Newsweek Magazine’s recent edition shows an unflattering photo of Congresswoman and presidential candidate Michele Bachmann (R-Minn.) on the cover. Both liberal and conservative Women's groups are sharply criticizing Newsweek over how they chose to portray the conservative leader.
Bachmann is shown looking off in the distance, rather than into the camera, with what some have described as “crazy eyes.” Bachmann has been compared favorably with Sarah Palin in her physical beauty, but lighting in the photo makes her appear pale and wrinkly.
The photo's caption, “Queen of Rage,” has also drawn sharp criticism.
In an interview with The Daily Caller, Terry O'Neill, President of the National Organization for Women (NOW), an organization that represents the interests of liberal women, said the photo is “sexist.”
“Casting her in that expression and then adding ‘The Queen of Rage’ I think [it is sexist]. Gloria Steinem [an activist in the feminist movement of the 1960s] has a very simple test: If this were done to a man, would it ever be done to a man, has it ever been done to a man? Surely this has never been done to a man,” O'Neill said.
When The Daily Caller reminded O'Neill that Newsweek has had unflattering photos of Rush Limbaugh and John McCain on their covers, O'Neill responded, “Who has ever called a man ‘The King of Rage?”
“Basically what Newsweek magazine-and this is important, what Newsweek magazine, not a blog, Newsweek magazine…what they are saying of a woman who is a serious contender for President of the United States of America…They are basically casting her as a nut job. The ‘Queen of Rage’ is something you apply to wrestlers or somebody who is crazy. They didn’t even do this to Howard Dean when he had his famous scream.”
Janice Crouse, a senior fellow at Concerned Women for America, an organization representing the interests of conservative women, agrees with O'Neill that the cover is sexist.
“I agree with the National Organization for Women. It is outrageous to label a woman being full of rage. They would never do that to a man. This is typical of the way they handle women leaders, particularly conservative women leaders. So, most of us have gotten used to that idea, but it's not something we ought to condone or get used to,” Crouse said.
Crouse went further, saying that Newsweek depicted Bachmann negatively, not just because she is female, but also because she is a conservative female.
“It's very sad the way the national media is pillorying both Michele and other women leaders,” said Crouse. They typically do this to conservatives, though. It's amazing to me that they think they can get away with it. Anybody who looks at that picture knows it's not representative of Michele Bachmann - it's a caricature. The description of her is even worse, calling her the 'Queen of Rage'.”
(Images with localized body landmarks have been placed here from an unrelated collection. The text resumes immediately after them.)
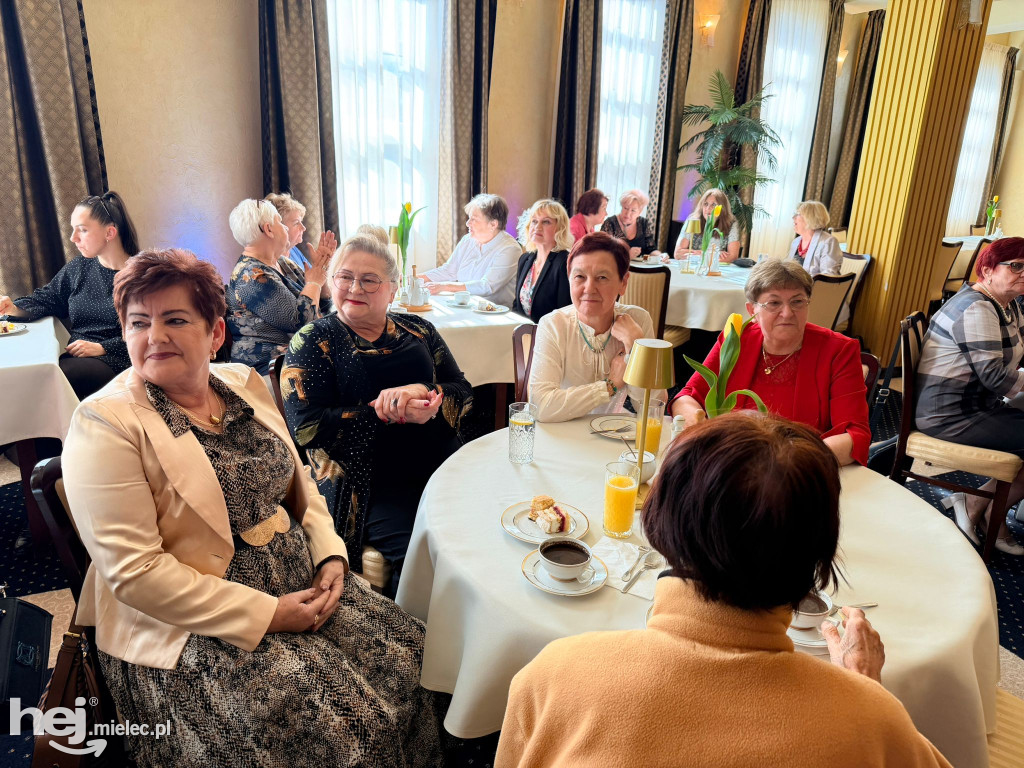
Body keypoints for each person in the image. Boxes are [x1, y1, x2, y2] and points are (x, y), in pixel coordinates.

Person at [62, 248, 446, 767]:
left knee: (416, 657)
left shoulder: (241, 382)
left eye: (176, 319)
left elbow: (300, 486)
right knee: (346, 732)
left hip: (299, 579)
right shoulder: (105, 423)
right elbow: (135, 574)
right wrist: (269, 614)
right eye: (138, 322)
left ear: (215, 333)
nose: (155, 336)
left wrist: (331, 554)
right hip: (192, 623)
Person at [495, 413, 952, 768]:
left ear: (659, 520)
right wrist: (864, 693)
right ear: (819, 553)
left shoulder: (553, 677)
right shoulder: (873, 723)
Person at [283, 235, 472, 598]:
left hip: (444, 466)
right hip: (370, 483)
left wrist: (422, 391)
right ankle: (423, 643)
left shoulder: (419, 329)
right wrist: (384, 413)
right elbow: (306, 429)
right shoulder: (312, 341)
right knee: (432, 563)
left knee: (487, 534)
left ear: (392, 289)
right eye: (344, 277)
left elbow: (463, 392)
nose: (355, 288)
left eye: (370, 280)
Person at [670, 259, 869, 466]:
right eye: (774, 303)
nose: (787, 313)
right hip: (730, 466)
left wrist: (790, 460)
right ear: (752, 310)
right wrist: (700, 426)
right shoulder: (737, 339)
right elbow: (686, 398)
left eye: (797, 301)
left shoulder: (838, 350)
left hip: (798, 473)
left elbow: (855, 435)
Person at [916, 236, 1024, 555]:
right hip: (949, 416)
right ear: (987, 270)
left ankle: (986, 507)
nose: (1023, 273)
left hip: (976, 406)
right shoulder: (977, 307)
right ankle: (984, 506)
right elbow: (993, 376)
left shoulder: (1006, 305)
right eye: (1015, 266)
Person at [0, 192, 139, 399]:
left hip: (120, 360)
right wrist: (13, 308)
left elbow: (152, 332)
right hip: (77, 355)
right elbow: (50, 298)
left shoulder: (143, 276)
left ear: (109, 233)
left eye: (82, 230)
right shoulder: (80, 267)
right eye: (73, 229)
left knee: (49, 381)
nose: (73, 238)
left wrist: (102, 347)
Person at [527, 232, 662, 422]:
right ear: (569, 279)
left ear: (623, 283)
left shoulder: (638, 320)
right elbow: (540, 406)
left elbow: (652, 408)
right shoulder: (554, 325)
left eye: (602, 277)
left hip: (613, 433)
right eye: (580, 276)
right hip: (561, 433)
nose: (589, 288)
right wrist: (609, 386)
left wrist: (635, 346)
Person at [225, 198, 334, 376]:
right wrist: (314, 282)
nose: (285, 228)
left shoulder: (284, 263)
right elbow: (302, 324)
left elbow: (322, 311)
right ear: (268, 229)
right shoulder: (251, 276)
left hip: (300, 360)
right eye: (280, 223)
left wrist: (322, 271)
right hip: (271, 370)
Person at [422, 193, 522, 306]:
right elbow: (449, 270)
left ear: (493, 224)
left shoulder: (510, 249)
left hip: (494, 314)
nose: (467, 223)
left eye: (473, 219)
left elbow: (487, 286)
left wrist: (444, 286)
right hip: (465, 306)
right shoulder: (468, 240)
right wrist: (415, 278)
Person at [264, 192, 337, 300]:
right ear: (276, 226)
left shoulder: (294, 251)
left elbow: (325, 295)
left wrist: (323, 266)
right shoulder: (268, 265)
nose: (303, 228)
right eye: (296, 223)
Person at [513, 199, 573, 322]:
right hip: (524, 334)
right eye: (534, 221)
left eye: (546, 222)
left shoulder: (564, 262)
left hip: (551, 336)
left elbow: (564, 313)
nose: (537, 227)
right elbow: (517, 305)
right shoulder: (525, 259)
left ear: (559, 228)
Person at [670, 187, 741, 263]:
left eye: (713, 204)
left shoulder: (731, 223)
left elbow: (733, 256)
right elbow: (678, 253)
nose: (708, 208)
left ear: (722, 208)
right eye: (705, 204)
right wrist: (711, 254)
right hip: (693, 267)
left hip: (718, 270)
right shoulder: (693, 220)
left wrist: (696, 255)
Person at [599, 189, 661, 259]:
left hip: (641, 268)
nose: (628, 214)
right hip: (617, 268)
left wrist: (661, 256)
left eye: (633, 210)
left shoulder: (643, 223)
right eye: (626, 208)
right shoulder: (610, 223)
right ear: (621, 206)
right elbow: (603, 252)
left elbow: (651, 249)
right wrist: (627, 255)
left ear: (639, 212)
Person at [787, 200, 842, 276]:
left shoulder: (828, 242)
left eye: (798, 214)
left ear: (810, 218)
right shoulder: (796, 242)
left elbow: (829, 275)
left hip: (816, 287)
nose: (793, 217)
Colleen Holms, Executive Director of Eagle Forum, another conservative women's organization, did not think the cover was particularly sexist but agreed that it was attacking Bachmann's because of her ideology.
“In general I don't think they would've done it to a conservative politician. I don't know that it's necessarily sexist. I'm glad that the National Organization for Women is defending her, but I think, in general, they wouldn't have done it to a liberal politician, they might have done it to [a male conservative],” Holms said.
Tina Brown, Editor-in-Chief of Newsweek, defended the cover, saying, “Michele Bachmann's intensity is galvanizing voters in Iowa right now and Newsweek's cover captures that.”
The word “rage” does not appear anywhere in the article, but Newsweek does ask Bachmann about voter anger. “You use the word 'anger.' It's not anger ... Americans aren't expressing 'unhinged anger' ... People are saying the country is not working,” Bachmann explains in the interview.
“There's a big difference between rage and outrage,” Holmes noted. “What Michele Bachmann is doing is not rage ... She's speaking the truth and expressing outrage at liberal policies that limit our freedom and destroy our economy.”
“I think they are more or less trying to use [Bachmann] as a symbol of the Tea Party and by extension trying to depict the Tea Party as crazy and full of rage,” Holmes added.
Bachmann was asked at a campaign stop in Iowa if she had seen the cover. She said she had not seen it. When the cover was described to her, she replied, “Ah ha, we'll have to take a look at that now.”